Segment Start: EXTRACT

University of Glasgow receives £2.7m award for sleeping sickness research

Published: 2 November 2012

A University of Glasgow scientist has secured a £2.7m award to help advance the fight against a fatal parasitic disease

A University of Glasgow scientist has secured a £2.7m award to help advance the fight against a fatal parasitic disease.

Dr Annette MacLeod, of the University’s Wellcome Trust Centre for Molecular Parasitology, received the money from the US National Institute of Health (NIH) and the Wellcome Trust to help establish a network of African scientists  and conduct genomic research on African sleeping sickness. The grant is part of the Wellcome Trust Human Heredity and Health in Africa Consortium (H3Africa).

Sleeping sickness is endemic in 36 sub-Saharan countries, exposing 60 million people to the risk of infection. Transmitted by the tsetse fly and caused by the trypanosome parasite, it causes brain inflammation and swelling and is invariably fatal if left untreated. It is estimated that at least 30,000 people are currently infected.

Segment End: EXTRACT
Segment Start: ENTRIES PROVIDED

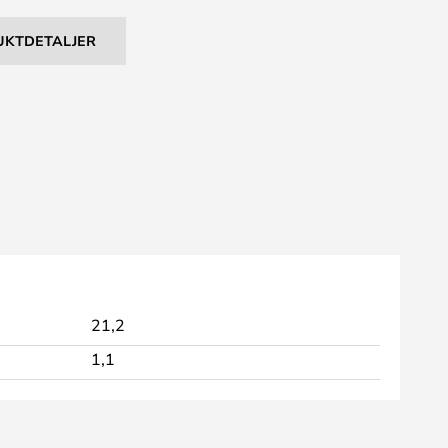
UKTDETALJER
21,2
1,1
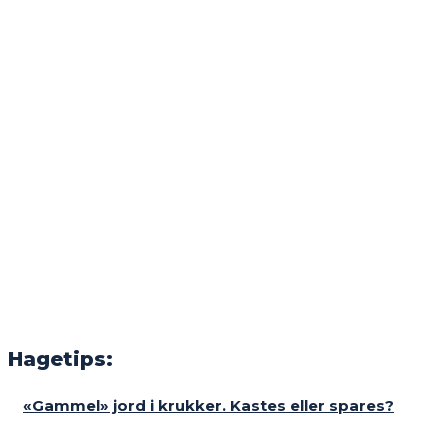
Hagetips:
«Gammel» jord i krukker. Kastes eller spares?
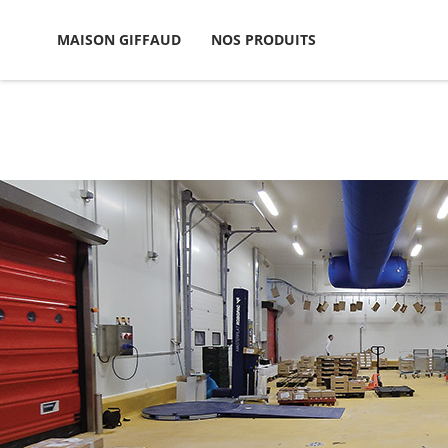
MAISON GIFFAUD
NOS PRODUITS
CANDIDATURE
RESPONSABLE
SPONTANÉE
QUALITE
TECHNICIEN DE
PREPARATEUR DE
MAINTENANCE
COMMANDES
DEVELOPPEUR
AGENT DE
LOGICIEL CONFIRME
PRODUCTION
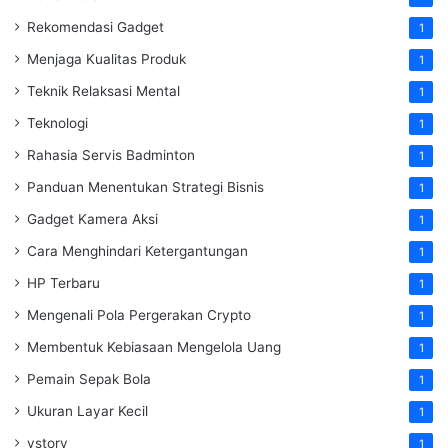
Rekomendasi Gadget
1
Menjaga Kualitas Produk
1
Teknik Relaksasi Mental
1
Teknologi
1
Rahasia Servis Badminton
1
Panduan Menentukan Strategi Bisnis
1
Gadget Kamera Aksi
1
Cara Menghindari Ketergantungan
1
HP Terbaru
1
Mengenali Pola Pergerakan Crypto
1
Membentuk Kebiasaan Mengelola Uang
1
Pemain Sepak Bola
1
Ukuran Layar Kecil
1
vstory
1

Segment End: ENTRIES PROVIDED
Segment Start: ENTRIES PROVIDED

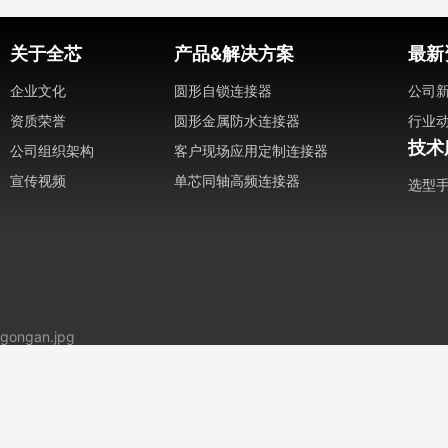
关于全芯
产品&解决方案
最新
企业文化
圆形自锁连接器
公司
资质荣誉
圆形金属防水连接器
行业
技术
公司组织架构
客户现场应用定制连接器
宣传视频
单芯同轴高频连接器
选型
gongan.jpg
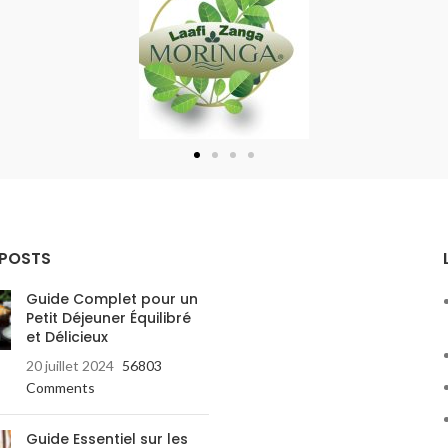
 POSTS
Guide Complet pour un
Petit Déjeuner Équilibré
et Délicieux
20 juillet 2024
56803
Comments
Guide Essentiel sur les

Segment End: ENTRIES PROVIDED
Segment Start: ENTRIES PROVIDED

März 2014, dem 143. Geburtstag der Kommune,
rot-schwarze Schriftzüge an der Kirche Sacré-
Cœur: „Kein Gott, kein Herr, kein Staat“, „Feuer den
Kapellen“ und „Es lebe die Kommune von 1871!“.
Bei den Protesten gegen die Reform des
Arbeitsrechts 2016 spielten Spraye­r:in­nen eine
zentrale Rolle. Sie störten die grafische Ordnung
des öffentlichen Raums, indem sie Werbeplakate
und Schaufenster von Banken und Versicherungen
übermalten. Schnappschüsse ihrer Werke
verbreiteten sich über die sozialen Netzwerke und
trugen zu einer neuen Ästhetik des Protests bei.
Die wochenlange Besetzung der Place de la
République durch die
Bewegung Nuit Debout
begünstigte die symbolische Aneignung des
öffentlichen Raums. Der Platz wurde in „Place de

Segment End: ENTRIES PROVIDED

*YOUR TASKS*
(1) According to the sleeping sickness article, which insect transmits the disease?
(2) Do these statements agree with the sleeping sickness article? Answer yes or no for each, quoting the words from the article that decide it.
(a) The award came from the US National Institute of Health and the Wellcome Trust.
(b) Sleeping sickness is endemic in 60 sub-Saharan countries.
(c) The disease is caused by a bacterium.
(3) Please write the next part of the sleeping sickness article, starting after its final sentence.
None of the listing is needed for this work.

*RESULTS OF THE TASKS*
(1) The tsetse fly.

(2)
(a) Yes: "received the money from the US National Institute of Health (NIH) and the Wellcome Trust"
(b) No: "Sleeping sickness is endemic in 36 sub-Saharan countries"
(c) No: "caused by the trypanosome parasite"

(3)
The Wellcome Trust and NIH are working together on H3Africa, which aims to improve the health of Africans through the study of genomics and environmental determinants of common diseases. The project will help develop expertise among African scientists, foster increased collaboration among African investigators, enhance the infrastructure for genomics research in Africa, and contribute to training the next generation of African researchers in the use of contemporary genomic approaches in the study of important health problems.

Dr MacLeod said: “African sleeping sickness is a disease that claims the life of tens of thousands of the poorest people in sub-Saharan Africa. Yet, despite its importance, research into this disease has lagged behind that of diseases of developed countries.

“Through TrypanoGEN we aim to redress this imbalance and apply the latest advances in scientific research to this disease and in the process train the next generation of African scientists, allowing them to conduct further high-quality research into this and other neglected tropical diseases.”

Dr MacLeod’s award was one of eight recently announced by H3Africa as part of a series of funding initiatives over the next five years totalling around £15.6m. Other African genomic research projects will examine conditions including kidney disease, diabetes, heart disease, obesity, tuberculosis.

Sir Mark Walport, director of the Wellcome Trust, said, "If we are to help tackle the growing burden of disease in Africa, it is important that we build capacity within the continent for African researchers and their institutions in order to understand the genetic and environmental causes of illness.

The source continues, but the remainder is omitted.